• PROBLEM TO WORK ON
Output the full listing again without altering anything.

• GIVEN RECORDS
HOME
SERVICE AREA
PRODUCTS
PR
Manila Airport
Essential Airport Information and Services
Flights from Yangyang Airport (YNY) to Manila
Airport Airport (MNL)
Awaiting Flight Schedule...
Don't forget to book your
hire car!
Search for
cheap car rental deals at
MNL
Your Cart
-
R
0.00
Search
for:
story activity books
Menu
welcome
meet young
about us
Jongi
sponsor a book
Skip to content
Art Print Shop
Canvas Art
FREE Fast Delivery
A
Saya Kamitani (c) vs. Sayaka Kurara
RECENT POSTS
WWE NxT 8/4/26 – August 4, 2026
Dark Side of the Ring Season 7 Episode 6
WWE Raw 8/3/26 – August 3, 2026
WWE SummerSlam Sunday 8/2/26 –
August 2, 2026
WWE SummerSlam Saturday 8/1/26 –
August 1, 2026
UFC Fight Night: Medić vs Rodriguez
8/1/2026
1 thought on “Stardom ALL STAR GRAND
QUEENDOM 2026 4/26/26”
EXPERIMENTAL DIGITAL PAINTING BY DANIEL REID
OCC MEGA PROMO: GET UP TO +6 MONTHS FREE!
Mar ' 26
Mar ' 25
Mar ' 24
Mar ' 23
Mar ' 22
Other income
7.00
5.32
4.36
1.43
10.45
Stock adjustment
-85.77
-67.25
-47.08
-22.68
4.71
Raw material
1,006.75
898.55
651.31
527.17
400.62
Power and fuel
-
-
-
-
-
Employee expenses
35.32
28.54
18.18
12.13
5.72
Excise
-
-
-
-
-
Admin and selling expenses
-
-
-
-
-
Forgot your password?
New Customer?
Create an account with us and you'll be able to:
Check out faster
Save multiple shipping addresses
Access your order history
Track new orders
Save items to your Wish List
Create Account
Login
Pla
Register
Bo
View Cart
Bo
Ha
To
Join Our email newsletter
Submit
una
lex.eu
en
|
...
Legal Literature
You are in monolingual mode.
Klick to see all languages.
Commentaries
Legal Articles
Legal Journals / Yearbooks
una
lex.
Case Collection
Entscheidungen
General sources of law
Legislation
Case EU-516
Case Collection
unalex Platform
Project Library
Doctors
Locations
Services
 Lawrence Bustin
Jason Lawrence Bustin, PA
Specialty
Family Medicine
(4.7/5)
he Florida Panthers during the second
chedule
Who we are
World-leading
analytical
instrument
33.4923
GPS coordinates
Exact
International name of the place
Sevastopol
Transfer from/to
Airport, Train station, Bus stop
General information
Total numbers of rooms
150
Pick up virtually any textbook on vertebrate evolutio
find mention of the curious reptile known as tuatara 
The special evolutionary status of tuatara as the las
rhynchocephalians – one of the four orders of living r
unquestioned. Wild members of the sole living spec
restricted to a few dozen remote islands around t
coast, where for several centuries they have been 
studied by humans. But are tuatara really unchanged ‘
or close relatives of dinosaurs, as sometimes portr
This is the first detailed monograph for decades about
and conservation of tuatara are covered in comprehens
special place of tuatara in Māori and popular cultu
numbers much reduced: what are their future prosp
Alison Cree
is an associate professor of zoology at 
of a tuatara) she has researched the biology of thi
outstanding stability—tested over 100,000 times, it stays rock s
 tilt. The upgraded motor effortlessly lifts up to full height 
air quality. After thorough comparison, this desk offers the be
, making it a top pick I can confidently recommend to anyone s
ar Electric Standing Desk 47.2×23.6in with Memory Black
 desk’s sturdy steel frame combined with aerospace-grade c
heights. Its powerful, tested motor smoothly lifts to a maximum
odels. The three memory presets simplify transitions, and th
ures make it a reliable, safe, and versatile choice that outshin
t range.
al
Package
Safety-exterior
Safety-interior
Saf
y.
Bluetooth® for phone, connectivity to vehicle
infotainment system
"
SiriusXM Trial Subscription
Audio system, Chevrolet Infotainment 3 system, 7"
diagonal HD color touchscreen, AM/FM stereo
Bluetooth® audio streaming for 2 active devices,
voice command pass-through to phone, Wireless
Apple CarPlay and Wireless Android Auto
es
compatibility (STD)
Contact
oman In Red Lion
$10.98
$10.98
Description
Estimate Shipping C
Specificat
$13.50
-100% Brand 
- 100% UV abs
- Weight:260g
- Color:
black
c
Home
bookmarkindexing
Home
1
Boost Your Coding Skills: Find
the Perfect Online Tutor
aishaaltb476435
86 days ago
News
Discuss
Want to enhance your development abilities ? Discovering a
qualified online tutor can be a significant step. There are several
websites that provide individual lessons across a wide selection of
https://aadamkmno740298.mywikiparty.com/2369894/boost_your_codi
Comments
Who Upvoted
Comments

• RESPONSE AREA
HOME
SERVICE AREA
PRODUCTS
PR
Manila Airport
Essential Airport Information and Services
Flights from Yangyang Airport (YNY) to Manila
Airport Airport (MNL)
Awaiting Flight Schedule...
Don't forget to book your
hire car!
Search for
cheap car rental deals at
MNL
Your Cart
-
R
0.00
Search
for:
story activity books
Menu
welcome
meet young
about us
Jongi
sponsor a book
Skip to content
Art Print Shop
Canvas Art
FREE Fast Delivery
A
Saya Kamitani (c) vs. Sayaka Kurara
RECENT POSTS
WWE NxT 8/4/26 – August 4, 2026
Dark Side of the Ring Season 7 Episode 6
WWE Raw 8/3/26 – August 3, 2026
WWE SummerSlam Sunday 8/2/26 –
August 2, 2026
WWE SummerSlam Saturday 8/1/26 –
August 1, 2026
UFC Fight Night: Medić vs Rodriguez
8/1/2026
1 thought on “Stardom ALL STAR GRAND
QUEENDOM 2026 4/26/26”
EXPERIMENTAL DIGITAL PAINTING BY DANIEL REID
OCC MEGA PROMO: GET UP TO +6 MONTHS FREE!
Mar ' 26
Mar ' 25
Mar ' 24
Mar ' 23
Mar ' 22
Other income
7.00
5.32
4.36
1.43
10.45
Stock adjustment
-85.77
-67.25
-47.08
-22.68
4.71
Raw material
1,006.75
898.55
651.31
527.17
400.62
Power and fuel
-
-
-
-
-
Employee expenses
35.32
28.54
18.18
12.13
5.72
Excise
-
-
-
-
-
Admin and selling expenses
-
-
-
-
-
Forgot your password?
New Customer?
Create an account with us and you'll be able to:
Check out faster
Save multiple shipping addresses
Access your order history
Track new orders
Save items to your Wish List
Create Account
Login
Pla
Register
Bo
View Cart
Bo
Ha
To
Join Our email newsletter
Submit
una
lex.eu
en
|
...
Legal Literature
You are in monolingual mode.
Klick to see all languages.
Commentaries
Legal Articles
Legal Journals / Yearbooks
una
lex.
Case Collection
Entscheidungen
General sources of law
Legislation
Case EU-516
Case Collection
unalex Platform
Project Library
Doctors
Locations
Services
 Lawrence Bustin
Jason Lawrence Bustin, PA
Specialty
Family Medicine
(4.7/5)
he Florida Panthers during the second
chedule
Who we are
World-leading
analytical
instrument
33.4923
GPS coordinates
Exact
International name of the place
Sevastopol
Transfer from/to
Airport, Train station, Bus stop
General information
Total numbers of rooms
150
Pick up virtually any textbook on vertebrate evolutio
find mention of the curious reptile known as tuatara 
The special evolutionary status of tuatara as the las
rhynchocephalians – one of the four orders of living r
unquestioned. Wild members of the sole living spec
restricted to a few dozen remote islands around t
coast, where for several centuries they have been 
studied by humans. But are tuatara really unchanged ‘
or close relatives of dinosaurs, as sometimes portr
This is the first detailed monograph for decades about
and conservation of tuatara are covered in comprehens
special place of tuatara in Māori and popular cultu
numbers much reduced: what are their future prosp
Alison Cree
is an associate professor of zoology at 
of a tuatara) she has researched the biology of thi
outstanding stability—tested over 100,000 times, it stays rock s
 tilt. The upgraded motor effortlessly lifts up to full height 
air quality. After thorough comparison, this desk offers the be
, making it a top pick I can confidently recommend to anyone s
ar Electric Standing Desk 47.2×23.6in with Memory Black
 desk’s sturdy steel frame combined with aerospace-grade c
heights. Its powerful, tested motor smoothly lifts to a maximum
odels. The three memory presets simplify transitions, and th
ures make it a reliable, safe, and versatile choice that outshin
t range.
al
Package
Safety-exterior
Safety-interior
Saf
y.
Bluetooth® for phone, connectivity to vehicle
infotainment system
"
SiriusXM Trial Subscription
Audio system, Chevrolet Infotainment 3 system, 7"
diagonal HD color touchscreen, AM/FM stereo
Bluetooth® audio streaming for 2 active devices,
voice command pass-through to phone, Wireless
Apple CarPlay and Wireless Android Auto
es
compatibility (STD)
Contact
oman In Red Lion
$10.98
$10.98
Description
Estimate Shipping C
Specificat
$13.50
-100% Brand 
- 100% UV abs
- Weight:260g
- Color:
black
c
Home
bookmarkindexing
Home
1
Boost Your Coding Skills: Find
the Perfect Online Tutor
aishaaltb476435
86 days ago
News
Discuss
Want to enhance your development abilities ? Discovering a
qualified online tutor can be a significant step. There are several
websites that provide individual lessons across a wide selection of
https://aadamkmno740298.mywikiparty.com/2369894/boost_your_codi
Comments
Who Upvoted
Comments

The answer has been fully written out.